Hi Anusha,
It is indeed possible to perform Google searches programmatically in Python with just a few lines of code. The setup may not be very straightforward, but the result is that you can search the entire web using the google search api python.
Here are the three main steps involved:
Step 1: Get Google API Key
The old PyGoogle SOAP API is no longer supported, and the AJAX API is also unavailable. To proceed, you’ll need to obtain a Google API key. For simple experimental use, I recommend using a “server key.”
You can find more details here: Google API Keys
Step 2: Set Up a Custom Search Engine to Search the Entire Web
Google Custom Search is the best available solution for programmatic searching. To set up a Custom Search Engine (CSE) that searches the entire web:
- Go to Google Custom Search and click “Create a Custom Search Engine.”
- Give it a name and description.
- In the “Sites to Search” box, enter at least one valid URL (just enter www.anyurl.com to move forward for now).
- Choose the CSE edition, accept the Terms of Service, and click Next.
- After completing the setup, navigate to your Control Panel and click “Basics.”
- In the “Search Preferences” section, select “Search the entire web but emphasize included sites.”
- Save your changes and delete the site you entered earlier.
More details can be found here: Google Custom Search Help
Step 3: Install Google API Client for Python
You need to install the google-api-python-client package to interact with the Google Custom Search API. Use this command to install it:
pip install google-api-python-client
More information is available on the GitHub repository and in the official Google documentation.
Step 4 (Bonus): Perform the Search
After the setup, you can use the following Python code to perform searches:
from googleapiclient.discovery import build
import pprint
my_api_key = "Your Google API Key"
my_cse_id = "Your Custom Search Engine ID"
def google_search(search_term, api_key, cse_id, **kwargs):
service = build("customsearch", "v1", developerKey=api_key)

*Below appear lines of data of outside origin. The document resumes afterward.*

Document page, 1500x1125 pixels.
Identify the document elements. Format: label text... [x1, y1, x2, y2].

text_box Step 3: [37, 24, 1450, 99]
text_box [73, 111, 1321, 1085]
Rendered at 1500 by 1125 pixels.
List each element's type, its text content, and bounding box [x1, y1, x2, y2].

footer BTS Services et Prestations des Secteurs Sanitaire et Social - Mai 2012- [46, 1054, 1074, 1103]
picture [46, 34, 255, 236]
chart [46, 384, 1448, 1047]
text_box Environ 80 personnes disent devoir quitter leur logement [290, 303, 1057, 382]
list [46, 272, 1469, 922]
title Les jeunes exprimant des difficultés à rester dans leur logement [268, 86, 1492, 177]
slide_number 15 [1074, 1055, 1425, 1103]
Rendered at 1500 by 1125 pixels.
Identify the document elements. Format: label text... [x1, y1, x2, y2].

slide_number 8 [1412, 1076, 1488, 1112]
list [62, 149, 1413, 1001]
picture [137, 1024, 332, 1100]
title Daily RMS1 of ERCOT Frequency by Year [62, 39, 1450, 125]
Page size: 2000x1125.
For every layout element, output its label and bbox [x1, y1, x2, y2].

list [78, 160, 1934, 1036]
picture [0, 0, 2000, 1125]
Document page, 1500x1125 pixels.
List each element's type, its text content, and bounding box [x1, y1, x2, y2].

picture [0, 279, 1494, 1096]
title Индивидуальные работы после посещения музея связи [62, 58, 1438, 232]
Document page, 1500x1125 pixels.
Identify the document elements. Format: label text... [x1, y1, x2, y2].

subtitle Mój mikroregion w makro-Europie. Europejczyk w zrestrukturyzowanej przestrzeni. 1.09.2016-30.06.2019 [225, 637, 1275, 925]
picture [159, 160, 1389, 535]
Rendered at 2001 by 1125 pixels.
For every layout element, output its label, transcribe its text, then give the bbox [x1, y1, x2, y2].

res = service.cse().list(q=search_term, cx=cse_id, **kwargs).execute()
return res['items']
results = google_search('stackoverflow site:en.wikipedia.org', my_api_key, my_cse_id, num=10)
for result in results:
pprint.pprint(result)
This code should help you replicate the behavior of your original snippet. Note that num has an upper limit of 10, so you may need to update start in a loop for larger result sets.